Louis Thorn and Haruto “Harry” Yamada — Eagle and Crane — are the star attractions of Earl Shaw’s Flying Circus, a daredevil (and not exactly legal) flying act that traverses Depression-era California. The young men have a complicated relationship, thanks to the Thorn family’s belief that the Yamadas — Japanese immigrants — stole land that should have stayed in the Thorn family.
When Louis and Harry become aerial stuntmen, performing death-defying tricks high above audiences, they’re both drawn to Shaw’s smart and appealing stepdaughter, Ava Brooks. When the Japanese bomb Pearl Harbor and one of Shaw’s planes mysteriously crashes and two charred bodies are discovered in it, authorities conclude that the victims were Harry and his father, Kenichi, who had escaped from a Japanese internment camp they had been sent to by the federal government. To the local sheriff, the situation is open and shut. But to the lone FBI agent assigned to the case, the details don’t add up.
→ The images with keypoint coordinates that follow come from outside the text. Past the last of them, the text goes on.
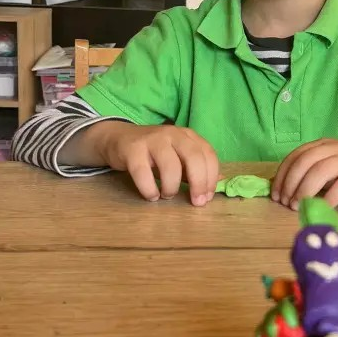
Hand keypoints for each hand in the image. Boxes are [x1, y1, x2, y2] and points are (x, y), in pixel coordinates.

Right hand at [91, 122, 218, 204]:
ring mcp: (152, 140)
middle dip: (199, 183)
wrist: (118, 139)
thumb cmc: (153, 152)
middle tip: (195, 202)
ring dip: (172, 187)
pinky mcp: (132, 150)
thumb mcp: (177, 156)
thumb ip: (195, 168)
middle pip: (194, 158)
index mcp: (188, 136)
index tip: (207, 198)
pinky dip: (149, 189)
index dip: (211, 178)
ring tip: (167, 196)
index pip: (208, 155)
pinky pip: (143, 173)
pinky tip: (151, 195)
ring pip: (170, 166)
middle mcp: (173, 134)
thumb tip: (219, 181)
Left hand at [271, 139, 337, 209]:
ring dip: (306, 190)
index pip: (296, 155)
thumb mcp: (332, 165)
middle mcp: (335, 148)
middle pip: (306, 162)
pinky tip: (323, 208)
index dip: (283, 174)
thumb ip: (312, 172)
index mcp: (324, 144)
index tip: (276, 194)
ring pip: (322, 171)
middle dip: (291, 183)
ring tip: (299, 207)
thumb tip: (285, 189)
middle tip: (286, 203)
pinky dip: (330, 197)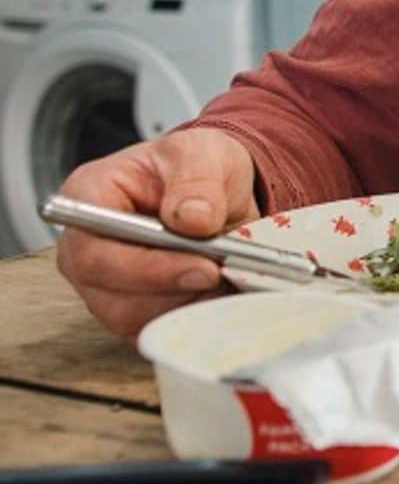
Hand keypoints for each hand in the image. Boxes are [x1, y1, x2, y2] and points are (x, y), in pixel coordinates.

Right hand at [55, 129, 259, 340]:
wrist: (214, 191)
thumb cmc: (193, 168)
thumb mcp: (202, 153)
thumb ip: (197, 180)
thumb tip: (193, 218)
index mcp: (87, 203)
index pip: (94, 253)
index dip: (146, 269)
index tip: (203, 267)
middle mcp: (86, 252)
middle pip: (111, 298)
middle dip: (176, 291)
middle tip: (225, 272)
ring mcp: (105, 287)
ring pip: (137, 321)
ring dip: (189, 304)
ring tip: (226, 274)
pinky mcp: (133, 310)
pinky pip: (159, 330)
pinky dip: (196, 315)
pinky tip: (222, 290)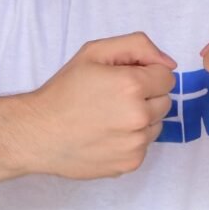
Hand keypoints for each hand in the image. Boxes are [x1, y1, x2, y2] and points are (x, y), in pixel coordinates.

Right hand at [20, 33, 174, 179]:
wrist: (38, 133)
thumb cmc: (64, 91)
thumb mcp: (94, 52)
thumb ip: (137, 46)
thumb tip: (170, 64)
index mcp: (131, 85)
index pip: (166, 76)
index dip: (146, 74)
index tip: (124, 79)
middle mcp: (138, 116)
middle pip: (165, 101)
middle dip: (146, 96)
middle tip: (115, 97)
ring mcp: (136, 143)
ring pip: (157, 124)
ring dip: (141, 119)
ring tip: (110, 117)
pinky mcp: (130, 163)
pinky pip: (144, 145)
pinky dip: (131, 139)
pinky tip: (107, 135)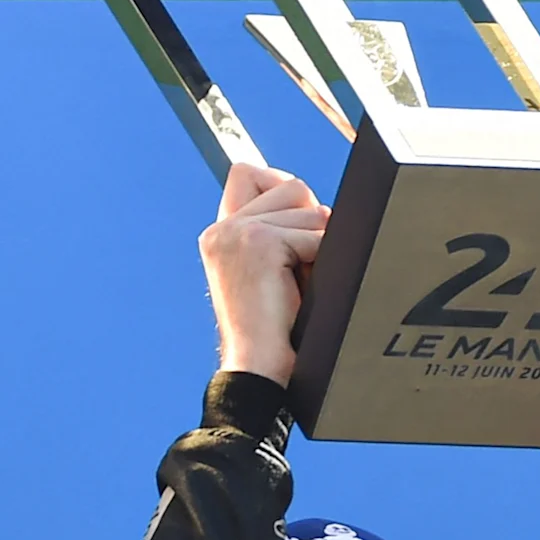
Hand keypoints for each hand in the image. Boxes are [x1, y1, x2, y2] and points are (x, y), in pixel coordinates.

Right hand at [199, 164, 325, 384]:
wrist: (258, 368)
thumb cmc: (272, 331)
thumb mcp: (267, 271)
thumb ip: (275, 232)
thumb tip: (311, 200)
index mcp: (219, 233)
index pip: (247, 172)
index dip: (280, 188)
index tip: (293, 221)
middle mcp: (222, 228)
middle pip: (291, 185)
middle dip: (310, 222)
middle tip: (298, 266)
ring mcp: (238, 232)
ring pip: (310, 208)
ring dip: (318, 246)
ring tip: (297, 283)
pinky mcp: (258, 241)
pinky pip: (316, 235)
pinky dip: (321, 263)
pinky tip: (300, 289)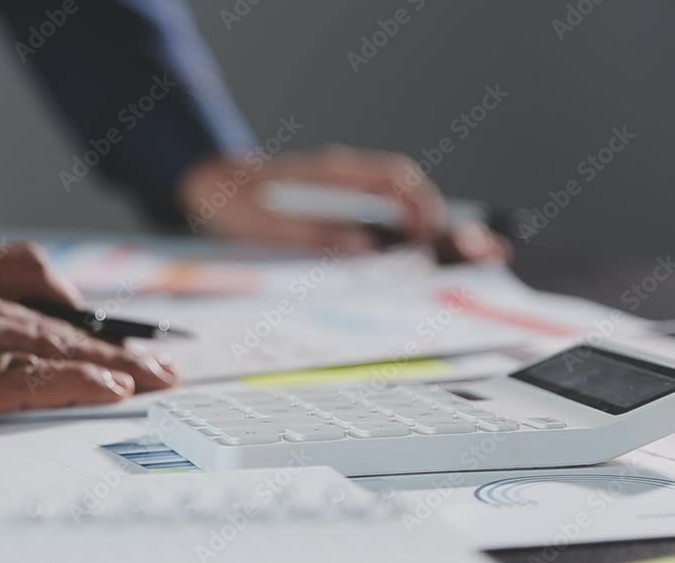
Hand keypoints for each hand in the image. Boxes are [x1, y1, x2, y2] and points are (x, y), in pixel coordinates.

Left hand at [180, 146, 508, 261]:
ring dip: (424, 237)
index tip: (435, 235)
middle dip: (443, 226)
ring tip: (459, 266)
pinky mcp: (331, 214)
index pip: (394, 180)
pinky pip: (374, 224)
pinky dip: (396, 244)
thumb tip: (362, 250)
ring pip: (394, 213)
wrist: (204, 186)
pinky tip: (409, 268)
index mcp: (332, 175)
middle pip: (407, 197)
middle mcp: (342, 181)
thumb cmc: (231, 202)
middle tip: (480, 254)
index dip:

Thus begins an investigation into what really happened to cause the plane crash, who was in the plane when it fell from the sky, and why no one involved seems willing to tell the truth. By turns an absorbing mystery and a fascinating exploration of race, family and loyalty, Eagle and Crane is that rare novel that tells a gripping story as it explores a terrible era of American history.